# Would you give an MLE to Ariza?



## Gotham2krazy (Nov 22, 2005)

That is the question. I think I would. It'd be nice to have Ariza back and I just know that he's going to be big if he works on his game. If he works on his jumpshot then he could be a replica Tracy McGrady in the making. We'd have a future run and gun starting lineup of:

5: Frye
4: Lee
3: Balkman
2: Ariza
1: Collins

6th man: Nate

How insane could that be?


----------



## Krstic All-Star (Mar 9, 2005)

The whole MLE? That's a bit more than he's worth at this point. I'd give him a good share of it to get him back though.

As for the lineup, while the possibility is interesting, that's a puny lineup by NBA standards in the frontcourt.


----------



## Truknicksfan (Mar 25, 2005)

> That is the question. I think I would. It'd be nice to have Ariza back and I just know that he's going to be big if he works on his game. If he works on his jumpshot then he could be a replica Tracy McGrady in the making. We'd have a future run and gun starting lineup of:


You think way to much of Ariza. He should never be put in the same sentence as tracy Mcgrady.


----------



## Tragedy (Dec 9, 2002)

I agree Tru, he would need to be able to have McGrady's shot and range, handle, and athleticism (he has some, but it never seems coordinated enough) to even be close to mcgrady.


----------



## alphadog (Jan 2, 2004)

*Where would he play?*

and when? Balkman seems to bring more to the table and Ariza is going to want to play. Trevor is no 2, and he is certainly no 4, so 3 is the only real place for him. Seems like Lee and Balkman will have those minutes taken.


----------



## ChosenFEW (Jun 23, 2005)

*Re: Where would he play?*

would i give mle to ariza?....

hell no


----------



## Gotham2krazy (Nov 22, 2005)

Krstic All Star said:


> The whole MLE? That's a bit more than he's worth at this point. I'd give him a good share of it to get him back though.
> 
> As for the lineup, while the possibility is interesting, that's a puny lineup by NBA standards in the frontcourt.


Yeah but what's average height for a starting lineup? It's not really a small front court, just not an outstanding one. Think of the Suns and tell me what you think of their frontcourt.


----------



## Gotham2krazy (Nov 22, 2005)

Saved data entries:
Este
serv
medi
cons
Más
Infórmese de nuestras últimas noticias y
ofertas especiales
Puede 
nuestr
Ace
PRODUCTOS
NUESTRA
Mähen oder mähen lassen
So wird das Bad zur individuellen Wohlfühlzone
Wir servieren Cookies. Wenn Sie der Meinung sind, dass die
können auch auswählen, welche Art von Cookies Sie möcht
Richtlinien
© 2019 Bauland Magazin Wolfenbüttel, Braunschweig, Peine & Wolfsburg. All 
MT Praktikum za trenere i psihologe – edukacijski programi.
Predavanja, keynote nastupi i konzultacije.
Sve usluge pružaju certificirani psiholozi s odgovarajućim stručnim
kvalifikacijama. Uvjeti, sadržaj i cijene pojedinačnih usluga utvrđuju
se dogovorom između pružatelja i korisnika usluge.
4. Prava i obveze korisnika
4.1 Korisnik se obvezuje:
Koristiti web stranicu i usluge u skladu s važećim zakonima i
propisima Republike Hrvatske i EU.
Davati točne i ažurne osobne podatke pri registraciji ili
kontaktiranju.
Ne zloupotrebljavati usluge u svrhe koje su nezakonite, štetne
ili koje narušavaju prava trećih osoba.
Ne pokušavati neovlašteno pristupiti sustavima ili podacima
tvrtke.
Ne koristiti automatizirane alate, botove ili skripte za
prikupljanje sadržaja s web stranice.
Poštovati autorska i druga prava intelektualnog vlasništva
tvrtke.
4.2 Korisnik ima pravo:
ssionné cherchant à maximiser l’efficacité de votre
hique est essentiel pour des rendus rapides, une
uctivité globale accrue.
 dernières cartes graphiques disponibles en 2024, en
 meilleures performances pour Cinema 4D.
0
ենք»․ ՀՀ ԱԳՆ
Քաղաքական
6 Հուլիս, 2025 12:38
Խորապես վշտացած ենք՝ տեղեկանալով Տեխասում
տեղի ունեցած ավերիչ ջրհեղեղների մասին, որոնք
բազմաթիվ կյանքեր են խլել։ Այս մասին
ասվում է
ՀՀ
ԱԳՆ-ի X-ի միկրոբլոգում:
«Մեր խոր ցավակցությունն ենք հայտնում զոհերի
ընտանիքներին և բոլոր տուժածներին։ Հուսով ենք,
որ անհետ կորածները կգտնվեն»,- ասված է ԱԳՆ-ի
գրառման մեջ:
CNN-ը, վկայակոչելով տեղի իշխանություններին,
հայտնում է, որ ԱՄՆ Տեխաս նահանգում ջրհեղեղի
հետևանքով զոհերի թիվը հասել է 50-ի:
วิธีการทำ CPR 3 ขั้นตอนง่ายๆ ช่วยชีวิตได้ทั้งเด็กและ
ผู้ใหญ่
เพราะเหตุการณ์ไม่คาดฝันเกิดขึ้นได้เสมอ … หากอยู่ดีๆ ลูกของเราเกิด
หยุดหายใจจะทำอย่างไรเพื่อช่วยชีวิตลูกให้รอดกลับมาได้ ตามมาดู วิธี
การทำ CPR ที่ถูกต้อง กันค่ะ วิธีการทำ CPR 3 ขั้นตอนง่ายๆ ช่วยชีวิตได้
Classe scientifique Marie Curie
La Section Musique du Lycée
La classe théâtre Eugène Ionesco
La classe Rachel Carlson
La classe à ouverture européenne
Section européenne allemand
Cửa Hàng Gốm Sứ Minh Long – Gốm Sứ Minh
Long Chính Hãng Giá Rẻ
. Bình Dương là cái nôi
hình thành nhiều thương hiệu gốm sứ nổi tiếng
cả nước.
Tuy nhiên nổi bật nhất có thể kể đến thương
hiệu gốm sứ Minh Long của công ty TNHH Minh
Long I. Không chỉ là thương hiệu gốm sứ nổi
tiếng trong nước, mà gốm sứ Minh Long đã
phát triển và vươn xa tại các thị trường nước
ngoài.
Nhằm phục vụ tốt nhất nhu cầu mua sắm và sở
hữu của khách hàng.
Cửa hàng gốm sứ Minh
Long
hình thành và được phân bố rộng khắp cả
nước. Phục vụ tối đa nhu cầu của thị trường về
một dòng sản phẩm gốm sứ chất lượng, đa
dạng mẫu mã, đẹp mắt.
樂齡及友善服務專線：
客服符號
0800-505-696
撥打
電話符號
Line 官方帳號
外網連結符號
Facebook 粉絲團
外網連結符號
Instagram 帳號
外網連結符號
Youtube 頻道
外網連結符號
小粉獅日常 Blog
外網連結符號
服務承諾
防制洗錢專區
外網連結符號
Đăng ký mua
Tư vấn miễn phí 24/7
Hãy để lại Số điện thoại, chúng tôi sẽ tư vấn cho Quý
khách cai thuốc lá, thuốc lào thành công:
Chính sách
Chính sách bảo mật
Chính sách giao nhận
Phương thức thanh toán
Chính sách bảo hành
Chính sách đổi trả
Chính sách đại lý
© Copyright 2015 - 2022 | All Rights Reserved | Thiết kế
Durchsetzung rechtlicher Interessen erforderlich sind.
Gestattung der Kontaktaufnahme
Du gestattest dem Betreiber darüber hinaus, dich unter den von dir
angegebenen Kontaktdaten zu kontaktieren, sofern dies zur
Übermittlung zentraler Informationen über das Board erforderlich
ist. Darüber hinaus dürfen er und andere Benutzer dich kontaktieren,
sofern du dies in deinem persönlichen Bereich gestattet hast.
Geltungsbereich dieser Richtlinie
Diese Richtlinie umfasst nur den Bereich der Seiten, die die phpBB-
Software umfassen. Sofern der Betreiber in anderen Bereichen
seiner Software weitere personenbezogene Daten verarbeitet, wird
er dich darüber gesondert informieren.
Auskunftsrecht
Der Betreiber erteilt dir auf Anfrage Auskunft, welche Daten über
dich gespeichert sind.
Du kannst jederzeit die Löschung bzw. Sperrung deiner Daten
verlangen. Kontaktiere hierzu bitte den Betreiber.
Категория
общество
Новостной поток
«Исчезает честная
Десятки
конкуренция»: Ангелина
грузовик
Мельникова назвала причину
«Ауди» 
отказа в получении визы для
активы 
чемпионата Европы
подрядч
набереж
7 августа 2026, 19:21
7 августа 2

* Exercise
Decide whether each statement below agrees with the forum thread, answering yes or no and quoting the words of the thread that settle it.
1. In the proposed starting lineup, Balkman plays the 3.
2. Krstic All-Star would give Ariza the whole MLE.
3. alphadog considers the 3 the only real place for Ariza.

* Your response
1. Yes: "3: Balkman"
2. No: "The whole MLE? That's a bit more than he's worth at this point."
3. Yes: "so 3 is the only real place for him."